Having him around was like feeling the Minotaur’s breath against the nape of her neck again. If he came for her she wouldn’t be able to stop him, but that wasn’t the scary part. Most women lived knowing most men could kill them, and Ade lived knowing that most women could manage the same against her. What worried her here, what had her feeling like ice crystals were sinking into her heart, was the fact that if he’d decided to kill her, she doubted she’d even see it coming. She doubted she’d be given the privilege of even attempting to think her way out of it.
“We’re almost there!” Dima called, dragging Ade out of her thoughts.

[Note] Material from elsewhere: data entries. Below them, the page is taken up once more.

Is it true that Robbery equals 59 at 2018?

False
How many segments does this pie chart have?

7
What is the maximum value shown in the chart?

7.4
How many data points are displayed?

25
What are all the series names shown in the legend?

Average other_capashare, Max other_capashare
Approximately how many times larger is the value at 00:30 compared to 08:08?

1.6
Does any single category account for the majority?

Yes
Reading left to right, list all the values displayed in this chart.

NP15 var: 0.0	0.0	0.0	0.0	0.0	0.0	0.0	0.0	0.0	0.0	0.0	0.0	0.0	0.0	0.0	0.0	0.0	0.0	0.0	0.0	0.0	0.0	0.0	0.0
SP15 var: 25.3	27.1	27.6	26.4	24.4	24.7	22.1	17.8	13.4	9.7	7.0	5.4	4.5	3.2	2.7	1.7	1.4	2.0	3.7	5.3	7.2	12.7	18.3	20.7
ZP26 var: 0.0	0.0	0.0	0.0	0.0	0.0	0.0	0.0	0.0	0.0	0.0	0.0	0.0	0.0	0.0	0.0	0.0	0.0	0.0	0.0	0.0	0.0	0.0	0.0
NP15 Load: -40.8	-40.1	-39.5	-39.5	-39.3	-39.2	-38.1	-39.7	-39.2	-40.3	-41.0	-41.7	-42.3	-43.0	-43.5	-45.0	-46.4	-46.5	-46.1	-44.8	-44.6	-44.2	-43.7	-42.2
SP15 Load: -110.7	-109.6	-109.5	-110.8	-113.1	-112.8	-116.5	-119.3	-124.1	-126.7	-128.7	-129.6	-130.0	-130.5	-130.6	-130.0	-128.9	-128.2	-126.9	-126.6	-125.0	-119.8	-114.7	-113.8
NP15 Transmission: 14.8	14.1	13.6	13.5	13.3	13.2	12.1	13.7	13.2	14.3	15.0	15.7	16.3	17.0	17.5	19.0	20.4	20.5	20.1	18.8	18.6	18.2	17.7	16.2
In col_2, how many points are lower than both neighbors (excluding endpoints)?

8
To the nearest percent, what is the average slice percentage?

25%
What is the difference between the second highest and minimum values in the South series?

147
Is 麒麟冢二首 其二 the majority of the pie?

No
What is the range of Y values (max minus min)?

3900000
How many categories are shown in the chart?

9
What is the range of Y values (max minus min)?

She looked ahead to see he was right, just beyond them was the Safe Zone. Much like the tattoo on Basma’s hand, it was a red thing seemingly etched into the ground itself and it released a soft, translucent glow from its surface.
There were four people in this one, and though Ade couldn’t see their expressions from this distance, she doubted they were faring much better than her group.
“Let me do the talking.” She told the group, quickening her pace.
Once she was close enough she could see all four of them, faces worn, bodies haggard and eyes hard. They were strangers, yes, but he recognised every bit of the dismay, horror and hopelessness across their faces.Of course she did, they were the very same ones her teammates had worn upon meeting her.
Ade was just about to take a step into the safe zone when one spoke with a voice of venom and a gaze hotter than the lava beneath them. “Cross that line and I’ll put this blade in your throat.”